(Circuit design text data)
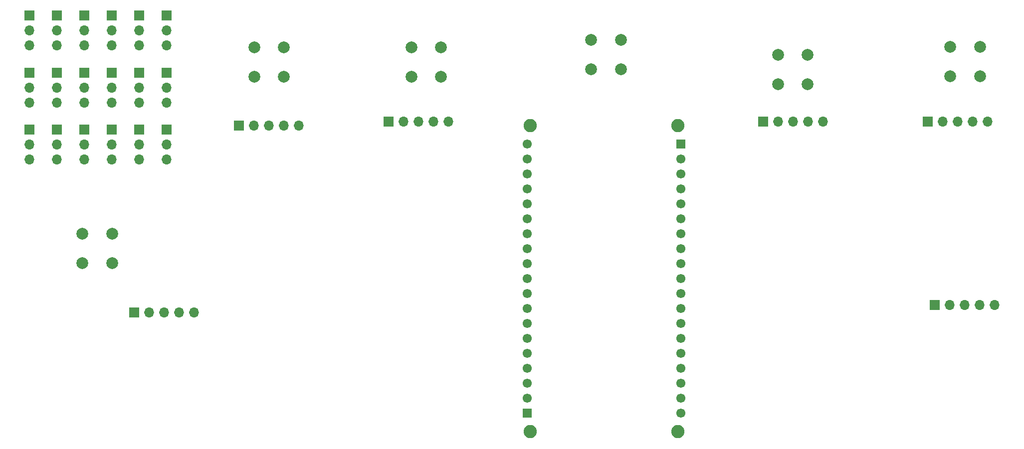
<source format=gbr>
%TF.GenerationSoftware,KiCad,Pcbnew,8.0.6*%
%TF.CreationDate,2024-10-27T21:16:08+01:00*%
%TF.ProjectId,Controller-BMU-Kombi,436f6e74-726f-46c6-9c65-722d424d552d,rev?*%
%TF.SameCoordinates,Original*%
%TF.FileFunction,Soldermask,Bot*%
%TF.FilePolarity,Negative*%
%FSLAX46Y46*%
G04 Gerber Fmt 4.6, Leading zero omitted, Abs format (unit mm)*
G04 Created by KiCad (PCBNEW 8.0.6) date 2024-10-27 21:16:08*
%MOMM*%
%LPD*%
G01*
G04 APERTURE LIST*
G04 Aperture macros list*
%AMRoundRect*
0 Rectangle with rounded corners*
0 $1 Rounding radius*
0 $2 $3 $4 $5 $6 $7 $8 $9 X,Y pos of 4 corners*
0 Add a 4 corners polygon primitive as box body*
4,1,4,$2,$3,$4,$5,$6,$7,$8,$9,$2,$3,0*
0 Add four circle primitives for the rounded corners*
1,1,$1+$1,$2,$3*
1,1,$1+$1,$4,$5*
1,1,$1+$1,$6,$7*
1,1,$1+$1,$8,$9*
0 Add four rect primitives between the rounded corners*
20,1,$1+$1,$2,$3,$4,$5,0*
20,1,$1+$1,$4,$5,$6,$7,0*
20,1,$1+$1,$6,$7,$8,$9,0*
20,1,$1+$1,$8,$9,$2,$3,0*%
G04 Aperture macros list end*
%ADD10R,1.700000X1.700000*%
%ADD11O,1.700000X1.700000*%
%ADD12C,2.000000*%
%ADD13C,2.250000*%
%ADD14RoundRect,0.102000X0.675000X0.675000X-0.675000X0.675000X-0.675000X-0.675000X0.675000X-0.675000X0*%
%ADD15C,1.554000*%
G04 APERTURE END LIST*
D10*
%TO.C,J24*%
X74000000Y-83920000D03*
D11*
X74000000Y-86460000D03*
X74000000Y-89000000D03*
%TD*%
D10*
%TO.C,J23*%
X69350000Y-83920000D03*
D11*
X69350000Y-86460000D03*
X69350000Y-89000000D03*
%TD*%
D10*
%TO.C,J22*%
X64700000Y-83920000D03*
D11*
X64700000Y-86460000D03*
X64700000Y-89000000D03*
%TD*%
D10*
%TO.C,J21*%
X60050000Y-83920000D03*
D11*
X60050000Y-86460000D03*
X60050000Y-89000000D03*
%TD*%
D10*
%TO.C,J20*%
X55400000Y-83920000D03*
D11*
X55400000Y-86460000D03*
X55400000Y-89000000D03*
%TD*%
D10*
%TO.C,J19*%
X50750000Y-83920000D03*
D11*
X50750000Y-86460000D03*
X50750000Y-89000000D03*
%TD*%
D10*
%TO.C,J18*%
X74000000Y-74220000D03*
D11*
X74000000Y-76760000D03*
X74000000Y-79300000D03*
%TD*%
D10*
%TO.C,J17*%
X69350000Y-74220000D03*
D11*
X69350000Y-76760000D03*
X69350000Y-79300000D03*
%TD*%
D10*
%TO.C,J16*%
X64700000Y-74220000D03*
D11*
X64700000Y-76760000D03*
X64700000Y-79300000D03*
%TD*%
D10*
%TO.C,J15*%
X60050000Y-74220000D03*
D11*
X60050000Y-76760000D03*
X60050000Y-79300000D03*
%TD*%
D10*
%TO.C,J14*%
X55400000Y-74220000D03*
D11*
X55400000Y-76760000D03*
X55400000Y-79300000D03*
%TD*%
D10*
%TO.C,J13*%
X50750000Y-74220000D03*
D11*
X50750000Y-76760000D03*
X50750000Y-79300000D03*
%TD*%
D10*
%TO.C,J12*%
X74000000Y-64520000D03*
D11*
X74000000Y-67060000D03*
X74000000Y-69600000D03*
%TD*%
D10*
%TO.C,J11*%
X69350000Y-64520000D03*
D11*
X69350000Y-67060000D03*
X69350000Y-69600000D03*
%TD*%
D10*
%TO.C,J10*%
X64700000Y-64520000D03*
D11*
X64700000Y-67060000D03*
X64700000Y-69600000D03*
%TD*%
D10*
%TO.C,J9*%
X60050000Y-64520000D03*
D11*
X60050000Y-67060000D03*
X60050000Y-69600000D03*
%TD*%
D10*
%TO.C,J8*%
X55400000Y-64520000D03*
D11*
X55400000Y-67060000D03*
X55400000Y-69600000D03*
%TD*%
D10*
%TO.C,J7*%
X50750000Y-64520000D03*
D11*
X50750000Y-67060000D03*
X50750000Y-69600000D03*
%TD*%
D10*
%TO.C,J3*%
X175260000Y-82550000D03*
D11*
X177800000Y-82550000D03*
X180340000Y-82550000D03*
X182880000Y-82550000D03*
X185420000Y-82550000D03*
%TD*%
D12*
%TO.C,U7*%
X207090000Y-74850000D03*
X207090000Y-69850000D03*
X212090000Y-74850000D03*
X212090000Y-69850000D03*
%TD*%
D10*
%TO.C,J1*%
X86340000Y-83230000D03*
D11*
X88880000Y-83230000D03*
X91420000Y-83230000D03*
X93960000Y-83230000D03*
X96500000Y-83230000D03*
%TD*%
D12*
%TO.C,U3*%
X146130000Y-73660000D03*
X146130000Y-68660000D03*
X151130000Y-73660000D03*
X151130000Y-68660000D03*
%TD*%
%TO.C,U5*%
X115610000Y-74890000D03*
X115610000Y-69890000D03*
X120610000Y-74890000D03*
X120610000Y-69890000D03*
%TD*%
D10*
%TO.C,J4*%
X203200000Y-82550000D03*
D11*
X205740000Y-82550000D03*
X208280000Y-82550000D03*
X210820000Y-82550000D03*
X213360000Y-82550000D03*
%TD*%
D12*
%TO.C,U8*%
X59770000Y-101600000D03*
X64770000Y-101600000D03*
X59770000Y-106600000D03*
X64770000Y-106600000D03*
%TD*%
%TO.C,U6*%
X177840000Y-76160000D03*
X177840000Y-71160000D03*
X182840000Y-76160000D03*
X182840000Y-71160000D03*
%TD*%
D10*
%TO.C,J2*%
X111740000Y-82550000D03*
D11*
X114280000Y-82550000D03*
X116820000Y-82550000D03*
X119360000Y-82550000D03*
X121900000Y-82550000D03*
%TD*%
D12*
%TO.C,U4*%
X88940000Y-74890000D03*
X88940000Y-69890000D03*
X93940000Y-74890000D03*
X93940000Y-69890000D03*
%TD*%
D10*
%TO.C,J5*%
X68560000Y-114980000D03*
D11*
X71100000Y-114980000D03*
X73640000Y-114980000D03*
X76180000Y-114980000D03*
X78720000Y-114980000D03*
%TD*%
D10*
%TO.C,J6*%
X204450000Y-113710000D03*
D11*
X206990000Y-113710000D03*
X209530000Y-113710000D03*
X212070000Y-113710000D03*
X214610000Y-113710000D03*
%TD*%
D13*
%TO.C,U2*%
X160790000Y-135220000D03*
X160790000Y-83220000D03*
X135790000Y-135220000D03*
X135790000Y-83220000D03*
D14*
X135290000Y-132080000D03*
D15*
X135290000Y-129540000D03*
X135290000Y-127000000D03*
X135290000Y-124460000D03*
X135290000Y-121920000D03*
X135290000Y-119380000D03*
X135290000Y-116840000D03*
X135290000Y-114300000D03*
X135290000Y-111760000D03*
X135290000Y-109220000D03*
X135290000Y-106680000D03*
X135290000Y-104140000D03*
X135290000Y-101600000D03*
X135290000Y-99060000D03*
X135290000Y-96520000D03*
X135290000Y-93980000D03*
X135290000Y-91440000D03*
X135290000Y-88900000D03*
X135290000Y-86360000D03*
D14*
X161290000Y-86360000D03*
D15*
X161290000Y-88900000D03*
X161290000Y-91440000D03*
X161290000Y-93980000D03*
X161290000Y-96520000D03*
X161290000Y-99060000D03*
X161290000Y-101600000D03*
X161290000Y-104140000D03*
X161290000Y-106680000D03*
X161290000Y-109220000D03*
X161290000Y-111760000D03*
X161290000Y-114300000D03*
X161290000Y-116840000D03*
X161290000Y-119380000D03*
X161290000Y-121920000D03*
X161290000Y-124460000D03*
X161290000Y-127000000D03*
X161290000Y-129540000D03*
X161290000Y-132080000D03*
%TD*%
M02*

</source>
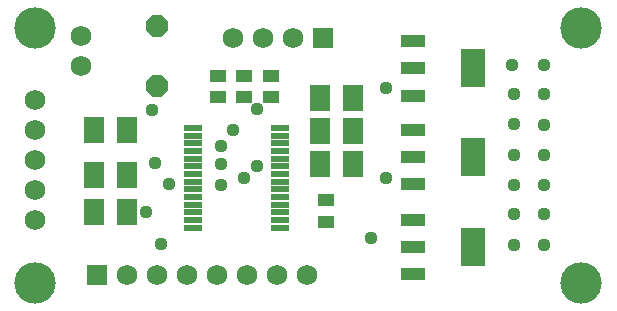
<source format=gts>
G75*
G70*
%OFA0B0*%
%FSLAX24Y24*%
%IPPOS*%
%LPD*%
%AMOC8*
5,1,8,0,0,1.08239X$1,22.5*
%
%ADD10R,0.0789X0.0395*%
%ADD11R,0.0808X0.1261*%
%ADD12R,0.0710X0.0867*%
%ADD13OC8,0.0710*%
%ADD14R,0.0552X0.0395*%
%ADD15C,0.0680*%
%ADD16R,0.0680X0.0680*%
%ADD17C,0.1380*%
%ADD18R,0.0630X0.0217*%
%ADD19C,0.0440*%
D10*
X013836Y001557D03*
X013840Y002462D03*
X013836Y003368D03*
X013836Y004557D03*
X013840Y005462D03*
X013836Y006368D03*
X013836Y007507D03*
X013840Y008412D03*
X013836Y009318D03*
D11*
X015840Y008412D03*
X015840Y005462D03*
X015840Y002462D03*
D12*
X011841Y005212D03*
X010738Y005212D03*
X010738Y006312D03*
X011841Y006312D03*
X011841Y007412D03*
X010738Y007412D03*
X004291Y006362D03*
X003188Y006362D03*
X003188Y004862D03*
X004291Y004862D03*
X004291Y003612D03*
X003188Y003612D03*
D13*
X005290Y007812D03*
X005290Y009812D03*
D14*
X007340Y008166D03*
X008190Y008166D03*
X009090Y008166D03*
X009090Y007458D03*
X008190Y007458D03*
X007340Y007458D03*
X010940Y004016D03*
X010940Y003308D03*
D15*
X010290Y001512D03*
X009290Y001512D03*
X008290Y001512D03*
X007290Y001512D03*
X006290Y001512D03*
X005290Y001512D03*
X004290Y001512D03*
X001240Y003362D03*
X001240Y004362D03*
X001240Y005362D03*
X001240Y006362D03*
X001240Y007362D03*
X002758Y008508D03*
X002758Y009508D03*
X007840Y009412D03*
X008840Y009412D03*
X009840Y009412D03*
D16*
X010840Y009412D03*
X003290Y001512D03*
D17*
X001240Y001262D03*
X001240Y009762D03*
X019440Y009762D03*
X019440Y001262D03*
D18*
X009379Y003099D03*
X009379Y003355D03*
X009379Y003610D03*
X009379Y003866D03*
X009379Y004122D03*
X009379Y004378D03*
X009379Y004634D03*
X009379Y004890D03*
X009379Y005146D03*
X009379Y005402D03*
X009379Y005658D03*
X009379Y005914D03*
X009379Y006170D03*
X009379Y006425D03*
X006500Y006425D03*
X006500Y006170D03*
X006500Y005914D03*
X006500Y005658D03*
X006500Y005402D03*
X006500Y005146D03*
X006500Y004890D03*
X006500Y004634D03*
X006500Y004378D03*
X006500Y004122D03*
X006500Y003866D03*
X006500Y003610D03*
X006500Y003355D03*
X006500Y003099D03*
D19*
X005440Y002562D03*
X004940Y003612D03*
X005690Y004562D03*
X005240Y005262D03*
X007440Y005212D03*
X008190Y004762D03*
X008640Y005162D03*
X007440Y004512D03*
X007440Y005812D03*
X007840Y006362D03*
X008640Y007062D03*
X005140Y007012D03*
X012940Y007762D03*
X017140Y008512D03*
X018190Y008512D03*
X018190Y007562D03*
X017190Y007562D03*
X017190Y006562D03*
X018190Y006512D03*
X018190Y005512D03*
X017190Y005512D03*
X017190Y004512D03*
X018190Y004512D03*
X018190Y003562D03*
X017190Y003562D03*
X017190Y002512D03*
X018190Y002512D03*
X012940Y004762D03*
X012440Y002762D03*
M02*

</source>
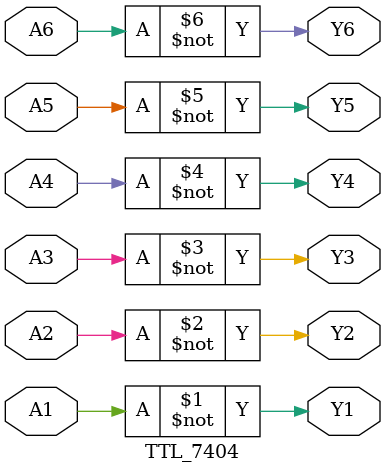
<source format=v>

`timescale 1ns/10ps

module TTL_7404 (
   input  A1,    // Unit A
   output Y1,
   input  A2,    // Unit B
   output Y2,
   input  A3,    // Unit C
   output Y3,
   input  A4,    // Unit D
   output Y4,
   input  A5,    // Unit E
   output Y5,
   input  A6,    // Unit F
   output Y6
   );

   // 15ns rise and fall
   not #(15) (Y1, A1);
   not #(15) (Y2, A2);
   not #(15) (Y3, A3);
   not #(15) (Y4, A4);
   not #(15) (Y5, A5);
   not #(15) (Y6, A6);
endmodule


</source>
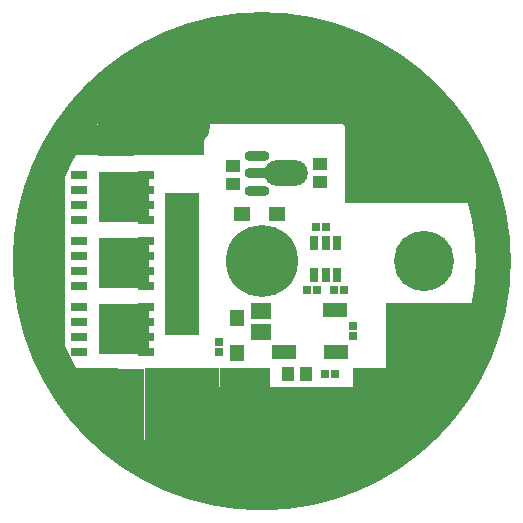
<source format=gbr>
G04 Layer_Color=16711935*
%FSLAX25Y25*%
%MOIN*%
%TF.FileFunction,Soldermask,Bot*%
%TF.Part,Single*%
G01*
G75*
%ADD13C,0.01000*%
%ADD31R,0.16500X0.17000*%
%TA.AperFunction,ConnectorPad*%
%ADD37C,0.20079*%
%ADD44C,0.11811*%
%ADD45R,0.30000X0.25500*%
%ADD46R,0.06500X0.59000*%
%ADD47R,0.17000X0.12500*%
%ADD48R,0.20000X0.11000*%
%ADD49R,0.27500X0.12000*%
%ADD50R,0.34500X0.14000*%
%ADD51R,0.44500X0.33000*%
%ADD52R,0.20000X0.14500*%
%ADD53R,0.14500X0.12000*%
%ADD54R,0.31500X0.37000*%
%ADD55R,0.57000X0.14500*%
%ADD56R,0.03000X0.04000*%
%ADD57R,0.67500X0.17500*%
%ADD58R,0.10000X0.10500*%
%ADD59R,0.15000X0.12000*%
%ADD60R,0.08500X0.27500*%
%ADD61R,0.25000X0.36000*%
%ADD62R,0.08500X0.10000*%
%ADD63R,0.12000X0.22500*%
%ADD64R,0.23500X0.35000*%
%ADD65R,0.11811X0.47244*%
%TA.AperFunction,SMDPad*%
%ADD66R,0.05328X0.02572*%
%TA.AperFunction,SMDPad*%
%ADD67R,0.02762X0.02959*%
%TA.AperFunction,SMDPad*%
%ADD68R,0.02959X0.02762*%
%TA.AperFunction,SMDPad*%
%ADD69R,0.03162X0.04737*%
%TA.AperFunction,SMDPad*%
%ADD70R,0.04658X0.04461*%
%TA.AperFunction,SMDPad*%
%ADD71O,0.14579X0.08674*%
%TA.AperFunction,SMDPad*%
%ADD72O,0.09068X0.03556*%
%TA.AperFunction,SMDPad*%
%ADD73O,0.08280X0.03556*%
%TA.AperFunction,SMDPad*%
%ADD74R,0.04737X0.05721*%
%TA.AperFunction,SMDPad*%
%ADD75R,0.06587X0.05367*%
%TA.AperFunction,SMDPad*%
%ADD76R,0.05721X0.04737*%
%TA.AperFunction,SMDPad*%
%ADD77R,0.04461X0.04658*%
%TA.AperFunction,SMDPad*%
%ADD78R,0.07887X0.04737*%
%TA.AperFunction,SMDPad*%
%ADD79R,0.07886X0.04737*%
%TA.AperFunction,ConnectorPad*%
%ADD80C,0.24016*%
D13*
X421000Y440000D02*
G03*
X417379Y441500I-3621J-3621D01*
G01*
X422000Y437586D02*
G03*
X421000Y440000I-3414J0D01*
G01*
X422000Y417414D02*
G03*
X423000Y415000I3414J0D01*
G01*
X422000Y417414D02*
Y437586D01*
D31*
X347750Y371000D02*
D03*
Y415000D02*
D03*
Y393000D02*
D03*
D37*
X447736Y393701D02*
D03*
X366683Y346905D02*
D03*
X366683Y440497D02*
D03*
D44*
X470902Y393701D02*
G03*
X470902Y393701I-77201J0D01*
G01*
D45*
X450000Y367250D02*
D03*
D46*
X324750Y394000D02*
D03*
D47*
X388000Y351750D02*
D03*
D48*
X426500Y333500D02*
D03*
D49*
X432750Y341500D02*
D03*
D50*
X441250Y351000D02*
D03*
D51*
X401750Y335500D02*
D03*
D52*
X452500Y430750D02*
D03*
D53*
X456250Y419000D02*
D03*
D54*
X437250Y431500D02*
D03*
D55*
X402500Y460250D02*
D03*
D56*
X433000Y448500D02*
D03*
D57*
X407750Y448250D02*
D03*
D58*
X343500Y343750D02*
D03*
D59*
X338500Y352000D02*
D03*
D60*
X350250Y344250D02*
D03*
D61*
X367000Y340000D02*
D03*
D62*
X335750Y434000D02*
D03*
D63*
X345000Y440250D02*
D03*
D64*
X362750Y446500D02*
D03*
D65*
X367094Y392878D02*
D03*
D66*
X332740Y363500D02*
D03*
Y368500D02*
D03*
Y373500D02*
D03*
Y378500D02*
D03*
X355260Y363500D02*
D03*
Y368500D02*
D03*
Y373500D02*
D03*
Y378500D02*
D03*
X332740Y407500D02*
D03*
Y412500D02*
D03*
Y417500D02*
D03*
Y422500D02*
D03*
X355260Y407500D02*
D03*
Y412500D02*
D03*
Y417500D02*
D03*
Y422500D02*
D03*
X332740Y385500D02*
D03*
Y390500D02*
D03*
Y395500D02*
D03*
Y400500D02*
D03*
X355260Y385500D02*
D03*
Y390500D02*
D03*
Y395500D02*
D03*
Y400500D02*
D03*
D67*
X411827Y405000D02*
D03*
X415173D02*
D03*
X408827Y384000D02*
D03*
X412173D02*
D03*
X417827D02*
D03*
X421173D02*
D03*
X418173Y356000D02*
D03*
X414827D02*
D03*
D68*
X424000Y368827D02*
D03*
Y372173D02*
D03*
X379500Y363327D02*
D03*
Y366673D02*
D03*
D69*
X418740Y399913D02*
D03*
X415000D02*
D03*
X411260D02*
D03*
Y389087D02*
D03*
X415000D02*
D03*
X418740D02*
D03*
D70*
X413000Y419969D02*
D03*
Y426031D02*
D03*
X384000Y419468D02*
D03*
Y425531D02*
D03*
D71*
X401842Y423000D02*
D03*
D72*
X392394D02*
D03*
D73*
X392000Y428905D02*
D03*
Y417095D02*
D03*
D74*
X385500Y374807D02*
D03*
Y363193D02*
D03*
D75*
X393500Y377004D02*
D03*
Y369996D02*
D03*
D76*
X398807Y409500D02*
D03*
X387193D02*
D03*
D77*
X408532Y356000D02*
D03*
X402468D02*
D03*
D78*
X417969Y377588D02*
D03*
D79*
X418359Y363411D02*
D03*
X401027D02*
D03*
D80*
X393701Y393701D02*
D03*
%TF.MD5,4CBA637C5DB0DFEFBA13F6CFB9F68CEF*%
M02*

</source>
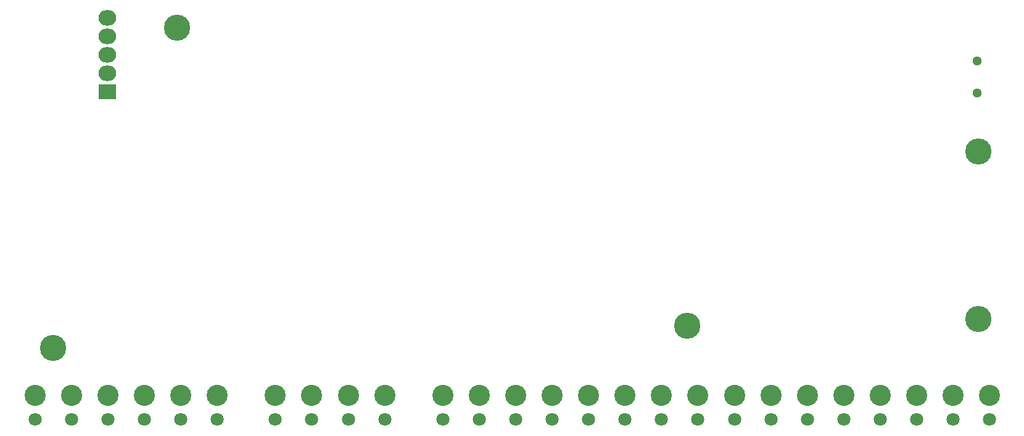
<source format=gbs>
G04 #@! TF.FileFunction,Soldermask,Bot*
%FSLAX46Y46*%
G04 Gerber Fmt 4.6, Leading zero omitted, Abs format (unit mm)*
G04 Created by KiCad (PCBNEW 4.0.2+dfsg1-stable) date Sun 11 Sep 2016 08:44:01 PM CDT*
%MOMM*%
G01*
G04 APERTURE LIST*
%ADD10C,0.100000*%
%ADD11C,3.600000*%
%ADD12C,1.299160*%
%ADD13R,2.432000X2.127200*%
%ADD14O,2.432000X2.127200*%
%ADD15C,1.800000*%
%ADD16C,2.900000*%
G04 APERTURE END LIST*
D10*
D11*
X173000000Y-89000000D03*
X86000000Y-92000000D03*
X103000000Y-48000000D03*
X213000000Y-65000000D03*
D12*
X212800000Y-56999280D03*
X212800000Y-52600000D03*
D13*
X93400000Y-56820000D03*
D14*
X93400000Y-54280000D03*
X93400000Y-51740000D03*
X93400000Y-49200000D03*
X93400000Y-46660000D03*
D15*
X179500000Y-101800000D03*
D16*
X184500000Y-98500000D03*
X189500000Y-98500000D03*
X194500000Y-98500000D03*
X199500000Y-98500000D03*
X204500000Y-98500000D03*
X209500000Y-98500000D03*
X214500000Y-98500000D03*
X179500000Y-98500000D03*
D15*
X184500000Y-101800000D03*
X189500000Y-101800000D03*
X194500000Y-101800000D03*
X199500000Y-101800000D03*
X204500000Y-101800000D03*
X209500000Y-101800000D03*
X214500000Y-101800000D03*
X139500000Y-101800000D03*
D16*
X144500000Y-98500000D03*
X149500000Y-98500000D03*
X154500000Y-98500000D03*
X159500000Y-98500000D03*
X164500000Y-98500000D03*
X169500000Y-98500000D03*
X174500000Y-98500000D03*
X139500000Y-98500000D03*
D15*
X144500000Y-101800000D03*
X149500000Y-101800000D03*
X154500000Y-101800000D03*
X159500000Y-101800000D03*
X164500000Y-101800000D03*
X169500000Y-101800000D03*
X174500000Y-101800000D03*
X116500000Y-101800000D03*
D16*
X121500000Y-98500000D03*
X116500000Y-98500000D03*
D15*
X121500000Y-101800000D03*
X126500000Y-101800000D03*
D16*
X131500000Y-98500000D03*
X126500000Y-98500000D03*
D15*
X131500000Y-101800000D03*
X83500000Y-101800000D03*
D16*
X88500000Y-98500000D03*
X83500000Y-98500000D03*
D15*
X88500000Y-101800000D03*
X93500000Y-101800000D03*
D16*
X98500000Y-98500000D03*
X93500000Y-98500000D03*
D15*
X98500000Y-101800000D03*
X103500000Y-101800000D03*
D16*
X108500000Y-98500000D03*
X103500000Y-98500000D03*
D15*
X108500000Y-101800000D03*
D11*
X213000000Y-88000000D03*
M02*

</source>
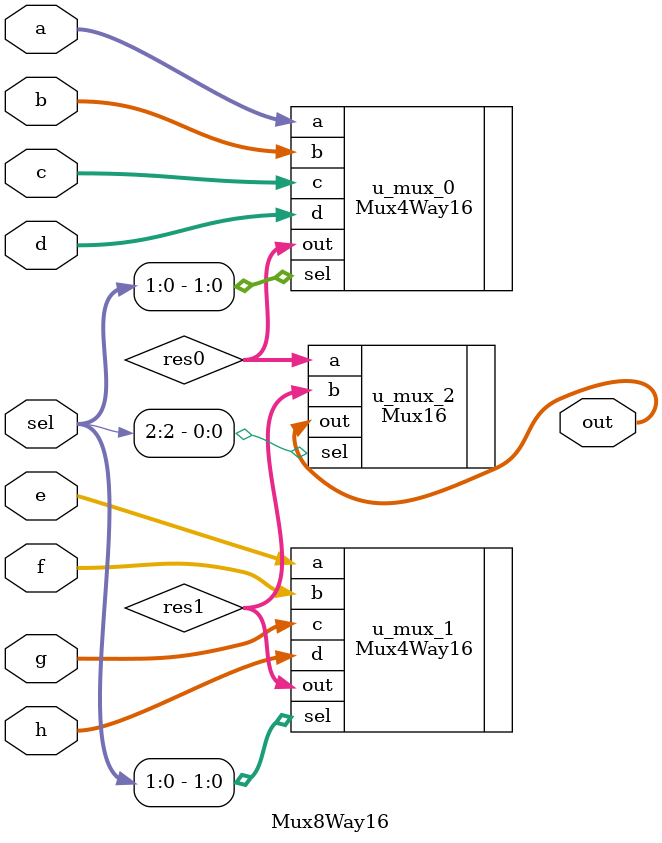
<source format=v>
`timescale 1ns / 1ps

module Mux8Way16 (
    input   [15:0]  a   ,
    input   [15:0]  b   ,
    input   [15:0]  c   ,
    input   [15:0]  d   ,
    input   [15:0]  e   ,
    input   [15:0]  f   ,
    input   [15:0]  g   ,
    input   [15:0]  h   ,
    input   [2:0]   sel ,
    output  [15:0]  out );

wire [15:0] res0, res1;

Mux4Way16 u_mux_0 ( .a(a), .b(b), .c(c), .d(d), .sel(sel[1:0]), .out(res0) );
Mux4Way16 u_mux_1 ( .a(e), .b(f), .c(g), .d(h), .sel(sel[1:0]), .out(res1) );
Mux16 u_mux_2 ( .a(res0), .b(res1), .sel(sel[2]), .out(out) );
    
endmodule

</source>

PROBLEM:
Give again, please, precisely the lines that begin the records and run through the line with "1,1,$1+$1,$4,$5*" in it, keeping both end lines and dropping any pictures.

TASK SOLUTION:
<source format=gbr>
%TF.GenerationSoftware,KiCad,Pcbnew,8.0.6*%
%TF.CreationDate,2024-10-27T21:16:08+01:00*%
%TF.ProjectId,Controller-BMU-Kombi,436f6e74-726f-46c6-9c65-722d424d552d,rev?*%
%TF.SameCoordinates,Original*%
%TF.FileFunction,Soldermask,Bot*%
%TF.FilePolarity,Negative*%
%FSLAX46Y46*%
G04 Gerber Fmt 4.6, Leading zero omitted, Abs format (unit mm)*
G04 Created by KiCad (PCBNEW 8.0.6) date 2024-10-27 21:16:08*
%MOMM*%
%LPD*%
G01*
G04 APERTURE LIST*
G04 Aperture macros list*
%AMRoundRect*
0 Rectangle with rounded corners*
0 $1 Rounding radius*
0 $2 $3 $4 $5 $6 $7 $8 $9 X,Y pos of 4 corners*
0 Add a 4 corners polygon primitive as box body*
4,1,4,$2,$3,$4,$5,$6,$7,$8,$9,$2,$3,0*
0 Add four circle primitives for the rounded corners*
1,1,$1+$1,$2,$3*
1,1,$1+$1,$4,$5*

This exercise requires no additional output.